▶ [EXERCISE DETAILS] Among the records below, find the line that has "Camera space: +x"; from there, give the lines again exactly, and stop after the line that has "282, 236, 380]".

*** Opening DATA SUPPLIED ***

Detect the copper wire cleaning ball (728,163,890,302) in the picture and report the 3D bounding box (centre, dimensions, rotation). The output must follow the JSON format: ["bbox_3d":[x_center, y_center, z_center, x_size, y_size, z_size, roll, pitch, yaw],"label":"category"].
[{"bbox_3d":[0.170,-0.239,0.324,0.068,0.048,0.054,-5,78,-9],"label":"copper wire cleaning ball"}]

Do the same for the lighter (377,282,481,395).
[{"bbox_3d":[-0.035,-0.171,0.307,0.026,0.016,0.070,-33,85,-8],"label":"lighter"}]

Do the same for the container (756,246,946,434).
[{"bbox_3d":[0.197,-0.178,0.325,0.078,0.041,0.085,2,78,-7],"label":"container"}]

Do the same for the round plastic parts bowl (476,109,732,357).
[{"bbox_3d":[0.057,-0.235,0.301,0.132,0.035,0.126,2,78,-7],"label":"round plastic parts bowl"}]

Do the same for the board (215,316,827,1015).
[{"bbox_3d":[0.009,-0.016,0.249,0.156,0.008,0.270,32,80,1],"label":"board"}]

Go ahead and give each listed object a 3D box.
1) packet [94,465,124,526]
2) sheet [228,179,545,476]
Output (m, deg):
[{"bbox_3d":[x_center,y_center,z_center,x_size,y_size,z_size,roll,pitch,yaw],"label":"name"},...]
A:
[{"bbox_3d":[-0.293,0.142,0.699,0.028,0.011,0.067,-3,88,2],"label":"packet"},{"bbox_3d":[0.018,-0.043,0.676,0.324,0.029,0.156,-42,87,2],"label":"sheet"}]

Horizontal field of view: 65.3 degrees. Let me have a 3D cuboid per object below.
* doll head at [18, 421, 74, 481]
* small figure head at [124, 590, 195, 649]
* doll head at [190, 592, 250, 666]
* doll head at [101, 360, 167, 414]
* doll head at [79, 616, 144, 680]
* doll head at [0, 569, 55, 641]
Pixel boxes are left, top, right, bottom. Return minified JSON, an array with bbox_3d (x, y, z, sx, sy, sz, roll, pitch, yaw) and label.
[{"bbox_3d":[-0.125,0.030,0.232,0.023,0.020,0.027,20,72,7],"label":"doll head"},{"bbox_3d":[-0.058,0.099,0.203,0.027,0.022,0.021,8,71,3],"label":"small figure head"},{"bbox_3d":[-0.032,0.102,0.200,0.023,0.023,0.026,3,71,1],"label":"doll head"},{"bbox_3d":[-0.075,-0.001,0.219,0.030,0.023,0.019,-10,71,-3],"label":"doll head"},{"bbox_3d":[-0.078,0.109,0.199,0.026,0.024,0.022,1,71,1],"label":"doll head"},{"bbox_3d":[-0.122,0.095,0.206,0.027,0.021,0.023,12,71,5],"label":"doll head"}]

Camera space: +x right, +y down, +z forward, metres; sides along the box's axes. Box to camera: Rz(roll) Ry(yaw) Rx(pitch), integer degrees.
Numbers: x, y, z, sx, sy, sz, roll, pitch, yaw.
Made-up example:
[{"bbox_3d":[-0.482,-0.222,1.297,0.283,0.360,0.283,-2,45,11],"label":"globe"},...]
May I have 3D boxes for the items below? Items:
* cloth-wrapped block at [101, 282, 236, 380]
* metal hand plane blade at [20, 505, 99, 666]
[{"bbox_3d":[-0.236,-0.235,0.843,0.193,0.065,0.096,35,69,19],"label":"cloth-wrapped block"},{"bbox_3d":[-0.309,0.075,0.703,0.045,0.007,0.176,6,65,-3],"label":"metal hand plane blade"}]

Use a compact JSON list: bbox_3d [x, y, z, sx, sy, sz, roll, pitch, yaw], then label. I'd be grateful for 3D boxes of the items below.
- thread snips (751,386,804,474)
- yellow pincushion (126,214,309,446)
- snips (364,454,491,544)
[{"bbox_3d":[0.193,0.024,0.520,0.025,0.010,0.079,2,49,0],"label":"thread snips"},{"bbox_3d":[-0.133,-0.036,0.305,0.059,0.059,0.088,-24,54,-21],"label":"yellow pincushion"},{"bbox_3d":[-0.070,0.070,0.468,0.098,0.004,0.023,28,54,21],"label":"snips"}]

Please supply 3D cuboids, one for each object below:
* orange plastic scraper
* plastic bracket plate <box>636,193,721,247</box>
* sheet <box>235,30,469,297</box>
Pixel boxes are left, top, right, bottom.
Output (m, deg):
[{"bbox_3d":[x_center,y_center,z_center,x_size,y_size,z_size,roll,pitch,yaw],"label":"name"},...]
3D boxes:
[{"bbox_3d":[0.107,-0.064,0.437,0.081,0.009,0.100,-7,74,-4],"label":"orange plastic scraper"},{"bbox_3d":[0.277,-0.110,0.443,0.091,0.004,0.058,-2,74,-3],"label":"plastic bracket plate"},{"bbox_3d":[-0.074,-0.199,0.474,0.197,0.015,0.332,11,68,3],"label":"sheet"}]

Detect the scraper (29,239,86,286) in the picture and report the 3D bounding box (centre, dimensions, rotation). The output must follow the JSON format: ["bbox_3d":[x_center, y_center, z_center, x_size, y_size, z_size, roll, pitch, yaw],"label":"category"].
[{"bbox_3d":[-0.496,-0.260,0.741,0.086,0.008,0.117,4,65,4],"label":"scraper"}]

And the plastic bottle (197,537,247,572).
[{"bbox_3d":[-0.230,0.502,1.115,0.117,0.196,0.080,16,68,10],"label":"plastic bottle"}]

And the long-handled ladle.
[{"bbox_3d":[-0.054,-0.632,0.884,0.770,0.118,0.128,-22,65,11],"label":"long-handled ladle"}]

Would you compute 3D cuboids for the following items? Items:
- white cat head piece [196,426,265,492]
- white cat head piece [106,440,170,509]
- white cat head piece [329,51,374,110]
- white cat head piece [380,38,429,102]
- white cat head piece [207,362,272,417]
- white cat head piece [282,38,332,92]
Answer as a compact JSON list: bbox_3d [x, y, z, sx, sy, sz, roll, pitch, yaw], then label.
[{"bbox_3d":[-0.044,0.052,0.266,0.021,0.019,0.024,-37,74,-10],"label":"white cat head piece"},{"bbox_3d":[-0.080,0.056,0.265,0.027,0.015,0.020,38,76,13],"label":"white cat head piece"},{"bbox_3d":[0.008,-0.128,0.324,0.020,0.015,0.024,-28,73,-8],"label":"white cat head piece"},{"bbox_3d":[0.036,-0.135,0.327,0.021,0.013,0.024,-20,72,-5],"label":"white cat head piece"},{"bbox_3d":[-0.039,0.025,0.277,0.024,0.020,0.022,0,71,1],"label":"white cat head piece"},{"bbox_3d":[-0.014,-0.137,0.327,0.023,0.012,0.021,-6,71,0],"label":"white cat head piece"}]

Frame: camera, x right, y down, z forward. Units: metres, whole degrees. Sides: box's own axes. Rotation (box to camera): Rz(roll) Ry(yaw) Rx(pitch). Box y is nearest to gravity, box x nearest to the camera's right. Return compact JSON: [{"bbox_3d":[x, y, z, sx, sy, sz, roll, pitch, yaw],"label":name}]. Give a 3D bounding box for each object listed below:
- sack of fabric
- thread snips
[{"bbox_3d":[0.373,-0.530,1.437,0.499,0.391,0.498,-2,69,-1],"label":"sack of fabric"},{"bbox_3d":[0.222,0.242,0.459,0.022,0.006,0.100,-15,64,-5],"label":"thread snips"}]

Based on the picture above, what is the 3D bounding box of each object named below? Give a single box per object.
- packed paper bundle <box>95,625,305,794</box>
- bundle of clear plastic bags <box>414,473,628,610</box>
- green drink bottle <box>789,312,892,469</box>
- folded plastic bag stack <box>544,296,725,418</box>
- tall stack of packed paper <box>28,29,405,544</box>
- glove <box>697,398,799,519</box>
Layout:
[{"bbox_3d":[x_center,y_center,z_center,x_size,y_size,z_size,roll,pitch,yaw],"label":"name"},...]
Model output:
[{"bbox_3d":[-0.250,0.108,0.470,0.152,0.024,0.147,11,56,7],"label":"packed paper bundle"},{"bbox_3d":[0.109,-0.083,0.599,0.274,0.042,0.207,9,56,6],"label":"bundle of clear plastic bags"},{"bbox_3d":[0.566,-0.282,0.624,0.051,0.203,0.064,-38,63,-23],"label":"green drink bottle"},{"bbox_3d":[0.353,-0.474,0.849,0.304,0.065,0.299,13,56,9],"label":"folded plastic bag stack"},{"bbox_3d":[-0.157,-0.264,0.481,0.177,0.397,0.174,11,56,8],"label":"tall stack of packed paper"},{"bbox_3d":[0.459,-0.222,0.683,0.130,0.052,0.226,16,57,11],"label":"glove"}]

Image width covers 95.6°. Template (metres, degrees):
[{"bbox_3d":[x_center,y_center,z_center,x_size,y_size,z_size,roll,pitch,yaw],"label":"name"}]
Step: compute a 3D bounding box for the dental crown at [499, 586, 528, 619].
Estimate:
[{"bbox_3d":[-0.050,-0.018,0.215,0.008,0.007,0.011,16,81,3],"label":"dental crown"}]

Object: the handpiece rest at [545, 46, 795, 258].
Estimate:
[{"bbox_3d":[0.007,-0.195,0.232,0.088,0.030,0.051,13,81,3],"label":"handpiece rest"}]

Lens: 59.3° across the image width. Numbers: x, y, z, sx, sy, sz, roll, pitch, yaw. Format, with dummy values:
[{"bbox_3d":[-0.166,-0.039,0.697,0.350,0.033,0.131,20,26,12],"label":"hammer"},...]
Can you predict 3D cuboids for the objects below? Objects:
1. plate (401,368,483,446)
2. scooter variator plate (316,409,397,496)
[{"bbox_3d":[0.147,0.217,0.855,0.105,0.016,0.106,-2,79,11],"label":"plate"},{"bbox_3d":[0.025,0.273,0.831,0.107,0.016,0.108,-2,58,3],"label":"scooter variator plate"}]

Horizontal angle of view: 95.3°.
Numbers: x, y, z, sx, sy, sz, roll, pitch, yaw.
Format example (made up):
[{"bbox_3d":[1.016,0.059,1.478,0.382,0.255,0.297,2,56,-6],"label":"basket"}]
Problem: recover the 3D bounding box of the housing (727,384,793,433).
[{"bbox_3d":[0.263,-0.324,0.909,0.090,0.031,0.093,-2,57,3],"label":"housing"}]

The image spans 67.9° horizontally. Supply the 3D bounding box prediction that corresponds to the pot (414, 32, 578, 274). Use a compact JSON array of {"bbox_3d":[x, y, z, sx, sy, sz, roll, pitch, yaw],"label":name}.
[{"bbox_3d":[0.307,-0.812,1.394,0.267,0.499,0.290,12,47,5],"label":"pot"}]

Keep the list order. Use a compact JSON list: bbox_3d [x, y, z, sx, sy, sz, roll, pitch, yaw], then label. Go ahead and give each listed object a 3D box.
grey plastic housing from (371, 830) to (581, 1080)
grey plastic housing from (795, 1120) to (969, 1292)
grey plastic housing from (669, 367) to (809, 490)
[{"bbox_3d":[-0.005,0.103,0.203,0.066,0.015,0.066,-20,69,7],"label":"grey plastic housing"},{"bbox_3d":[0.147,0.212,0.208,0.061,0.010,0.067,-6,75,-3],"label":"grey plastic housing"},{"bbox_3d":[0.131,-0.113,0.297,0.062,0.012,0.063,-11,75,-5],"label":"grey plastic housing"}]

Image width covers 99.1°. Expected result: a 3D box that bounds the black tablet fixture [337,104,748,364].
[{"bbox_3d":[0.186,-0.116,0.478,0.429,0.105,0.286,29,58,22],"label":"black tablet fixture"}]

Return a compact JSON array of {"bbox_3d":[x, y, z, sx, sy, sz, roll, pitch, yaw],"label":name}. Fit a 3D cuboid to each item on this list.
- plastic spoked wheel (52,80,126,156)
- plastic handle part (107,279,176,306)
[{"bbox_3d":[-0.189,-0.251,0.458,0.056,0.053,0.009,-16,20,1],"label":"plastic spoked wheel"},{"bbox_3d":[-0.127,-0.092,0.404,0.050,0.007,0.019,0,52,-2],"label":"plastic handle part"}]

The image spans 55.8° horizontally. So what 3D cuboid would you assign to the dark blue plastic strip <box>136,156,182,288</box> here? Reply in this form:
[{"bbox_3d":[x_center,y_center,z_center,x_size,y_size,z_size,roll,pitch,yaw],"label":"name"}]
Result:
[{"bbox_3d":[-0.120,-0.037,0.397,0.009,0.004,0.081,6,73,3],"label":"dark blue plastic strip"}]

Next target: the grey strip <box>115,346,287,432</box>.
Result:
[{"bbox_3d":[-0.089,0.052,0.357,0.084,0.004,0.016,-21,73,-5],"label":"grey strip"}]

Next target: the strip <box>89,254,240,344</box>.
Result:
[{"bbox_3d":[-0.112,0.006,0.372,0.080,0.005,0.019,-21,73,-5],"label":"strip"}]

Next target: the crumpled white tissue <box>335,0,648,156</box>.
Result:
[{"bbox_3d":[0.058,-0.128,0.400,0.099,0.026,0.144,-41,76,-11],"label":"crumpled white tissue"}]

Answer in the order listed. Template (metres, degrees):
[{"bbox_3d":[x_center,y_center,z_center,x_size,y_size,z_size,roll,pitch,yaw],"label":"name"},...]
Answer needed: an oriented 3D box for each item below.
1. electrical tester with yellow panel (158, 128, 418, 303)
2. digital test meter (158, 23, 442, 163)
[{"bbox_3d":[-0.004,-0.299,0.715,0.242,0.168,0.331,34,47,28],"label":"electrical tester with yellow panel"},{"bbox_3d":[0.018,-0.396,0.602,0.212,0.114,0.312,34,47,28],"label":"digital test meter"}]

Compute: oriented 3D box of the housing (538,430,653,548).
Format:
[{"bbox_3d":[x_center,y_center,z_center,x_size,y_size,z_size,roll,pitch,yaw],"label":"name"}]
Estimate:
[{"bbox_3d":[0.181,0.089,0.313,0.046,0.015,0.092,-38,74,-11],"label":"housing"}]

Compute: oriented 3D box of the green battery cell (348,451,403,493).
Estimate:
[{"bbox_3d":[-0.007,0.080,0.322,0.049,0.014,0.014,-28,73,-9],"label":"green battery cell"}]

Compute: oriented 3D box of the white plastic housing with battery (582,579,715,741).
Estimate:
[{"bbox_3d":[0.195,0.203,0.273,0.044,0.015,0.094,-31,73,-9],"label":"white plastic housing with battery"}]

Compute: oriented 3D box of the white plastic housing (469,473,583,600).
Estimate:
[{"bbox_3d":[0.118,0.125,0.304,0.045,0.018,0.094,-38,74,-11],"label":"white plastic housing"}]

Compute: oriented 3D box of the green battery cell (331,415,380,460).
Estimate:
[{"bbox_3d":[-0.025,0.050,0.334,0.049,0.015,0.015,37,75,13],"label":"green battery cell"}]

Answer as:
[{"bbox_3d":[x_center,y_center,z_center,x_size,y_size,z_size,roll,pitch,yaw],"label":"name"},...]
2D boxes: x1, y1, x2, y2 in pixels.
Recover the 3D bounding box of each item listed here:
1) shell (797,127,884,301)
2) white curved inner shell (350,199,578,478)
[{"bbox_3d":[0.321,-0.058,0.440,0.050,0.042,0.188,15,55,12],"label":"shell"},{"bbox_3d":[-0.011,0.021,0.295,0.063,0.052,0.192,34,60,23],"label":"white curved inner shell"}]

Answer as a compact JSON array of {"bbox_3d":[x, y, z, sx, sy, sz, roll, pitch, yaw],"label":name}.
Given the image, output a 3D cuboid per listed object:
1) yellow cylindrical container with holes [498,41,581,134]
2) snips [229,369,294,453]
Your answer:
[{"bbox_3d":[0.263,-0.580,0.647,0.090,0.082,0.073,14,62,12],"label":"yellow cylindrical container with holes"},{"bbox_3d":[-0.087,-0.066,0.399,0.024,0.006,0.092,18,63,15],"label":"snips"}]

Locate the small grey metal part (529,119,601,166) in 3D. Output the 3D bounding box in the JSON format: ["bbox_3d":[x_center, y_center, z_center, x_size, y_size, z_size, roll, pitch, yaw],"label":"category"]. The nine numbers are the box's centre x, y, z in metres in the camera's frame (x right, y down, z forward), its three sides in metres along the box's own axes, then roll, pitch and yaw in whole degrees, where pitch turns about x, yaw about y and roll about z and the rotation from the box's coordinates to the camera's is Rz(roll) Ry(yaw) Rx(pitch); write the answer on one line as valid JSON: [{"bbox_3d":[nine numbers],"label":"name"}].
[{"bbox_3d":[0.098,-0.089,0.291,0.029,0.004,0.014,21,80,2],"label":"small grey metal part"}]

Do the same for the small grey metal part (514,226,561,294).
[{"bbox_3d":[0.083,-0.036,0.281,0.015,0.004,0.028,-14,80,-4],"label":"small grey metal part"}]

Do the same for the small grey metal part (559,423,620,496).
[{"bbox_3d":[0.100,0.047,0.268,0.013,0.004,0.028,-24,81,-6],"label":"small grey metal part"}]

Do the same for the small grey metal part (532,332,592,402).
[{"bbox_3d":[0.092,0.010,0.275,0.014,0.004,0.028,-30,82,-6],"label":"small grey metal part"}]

*** Closing DATA SUPPLIED ***

▶ [RESULT OF THIS TASK]
Camera space: +x right, +y down, +z forward, metres; sides along the box's axes. Box to camera: Rz(roll) Ry(yaw) Rx(pitch), integer degrees.
Numbers: x, y, z, sx, sy, sz, roll, pitch, yaw.
Made-up example:
[{"bbox_3d":[-0.482,-0.222,1.297,0.283,0.360,0.283,-2,45,11],"label":"globe"},...]
May I have 3D boxes for the items below? Items:
* cloth-wrapped block at [101, 282, 236, 380]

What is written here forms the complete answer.